_SELECTED PASSAGE_:
*** Begin section ***

The fly Musca sorbens Wiedemann (Diptera: Muscidae) apparently transmits Chlamydia trachomatis, causing human trachoma. The literature indicates that M. sorbens breeds predominantly in isolated human faeces on the soil surface, but not in covered pit latrines. We sought to identify breeding media of M. sorbens in a rural Gambian village endemic for trachoma. Test breeding media were presented for oviposition on soil-filled buckets and monitored for adult emergence. Musca sorbens emerged from human (6/9 trials), calf (3/9), cow (3/9), dog (2/9) and goat (1/9) faeces, but not from horse faeces, composting kitchen scraps or a soil control (0/9 of each). After adjusting for mass of medium, the greatest number of flies emerged from human faeces (1426 flies/kg). Median time for emergence was 9 (inter quartile range = 8-9.75) days post-oviposition. Of all flies emerging from faeces 81% were M. sorbens. Male and female flies emerging from human faeces were significantly larger than those from other media, suggesting that they would be more fecund and live longer than smaller flies from other sources. Female flies caught from children's eyes were of a similar size to those from human faeces, but significantly larger than those from other media. We consider that human faeces are the best larval medium for M. sorbens, although some breeding also occurs in animal faeces. Removal of human faeces from the environment, through the provision of basic sanitation, is likely to greatly reduce fly density, eye contact and hence trachoma transmission, but if faeces of other animals are present M. sorbens will persist.

*** End section ***

_ACTIVITY_:
Copy out the whole passage on Musca sorbens breeding media word for word.

_LISTED ENTRIES_:
*** Begin section ***

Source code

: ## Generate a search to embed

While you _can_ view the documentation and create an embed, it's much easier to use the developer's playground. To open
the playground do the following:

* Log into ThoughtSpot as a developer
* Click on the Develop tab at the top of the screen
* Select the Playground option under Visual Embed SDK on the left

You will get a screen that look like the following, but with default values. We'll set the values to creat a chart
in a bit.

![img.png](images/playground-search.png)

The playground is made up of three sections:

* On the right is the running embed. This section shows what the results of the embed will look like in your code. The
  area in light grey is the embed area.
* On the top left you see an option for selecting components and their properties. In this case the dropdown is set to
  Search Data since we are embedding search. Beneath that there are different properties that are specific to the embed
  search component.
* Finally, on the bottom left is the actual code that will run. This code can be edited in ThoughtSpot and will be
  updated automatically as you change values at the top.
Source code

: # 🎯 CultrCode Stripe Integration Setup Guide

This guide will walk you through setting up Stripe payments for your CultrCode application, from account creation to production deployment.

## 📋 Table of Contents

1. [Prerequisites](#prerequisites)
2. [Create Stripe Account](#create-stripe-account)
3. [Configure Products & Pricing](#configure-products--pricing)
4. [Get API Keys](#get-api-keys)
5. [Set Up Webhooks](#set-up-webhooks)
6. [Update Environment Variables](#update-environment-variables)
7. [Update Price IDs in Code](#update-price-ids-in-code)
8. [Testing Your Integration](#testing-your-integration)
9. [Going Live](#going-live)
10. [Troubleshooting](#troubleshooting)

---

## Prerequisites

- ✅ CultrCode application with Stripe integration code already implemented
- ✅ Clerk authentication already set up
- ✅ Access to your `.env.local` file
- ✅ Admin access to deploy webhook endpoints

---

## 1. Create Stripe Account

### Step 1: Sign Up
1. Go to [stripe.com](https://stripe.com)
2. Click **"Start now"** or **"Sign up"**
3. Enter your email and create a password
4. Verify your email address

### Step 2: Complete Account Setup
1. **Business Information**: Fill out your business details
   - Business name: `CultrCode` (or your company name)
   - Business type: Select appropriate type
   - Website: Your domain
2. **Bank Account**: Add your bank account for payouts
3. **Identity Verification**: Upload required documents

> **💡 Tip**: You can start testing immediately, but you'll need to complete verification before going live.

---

*** End section ***

_THE COMPLETED TASK_:
The fly Musca sorbens Wiedemann (Diptera: Muscidae) apparently transmits Chlamydia trachomatis, causing human trachoma. The literature indicates that M. sorbens breeds predominantly in isolated human faeces on the soil surface, but not in covered pit latrines. We sought to identify breeding media of M. sorbens in a rural Gambian village endemic for trachoma. Test breeding media were presented for oviposition on soil-filled buckets and monitored for adult emergence. Musca sorbens emerged from human (6/9 trials), calf (3/9), cow (3/9), dog (2/9) and goat (1/9) faeces, but not from horse faeces, composting kitchen scraps or a soil control (0/9 of each). After adjusting for mass of medium, the greatest number of flies emerged from human faeces (1426 flies/kg). Median time for emergence was 9 (inter quartile range = 8-9.75) days post-oviposition. Of all flies emerging from faeces 81% were M. sorbens. Male and female flies emerging from human faeces were significantly larger than those from other media, suggesting that they would be more fecund and live longer than smaller flies from other sources. Female flies caught from children's eyes were of a similar size to those from human faeces, but significantly larger than those from other media. We consider that human faeces are the best larval medium for M. sorbens, although some breeding also occurs in animal faeces. Removal of human faeces from the environment, through the provision of basic sanitation, is likely to greatly reduce fly density, eye contact and hence trachoma transmission, but if faeces of other animals are present M. sorbens will persist.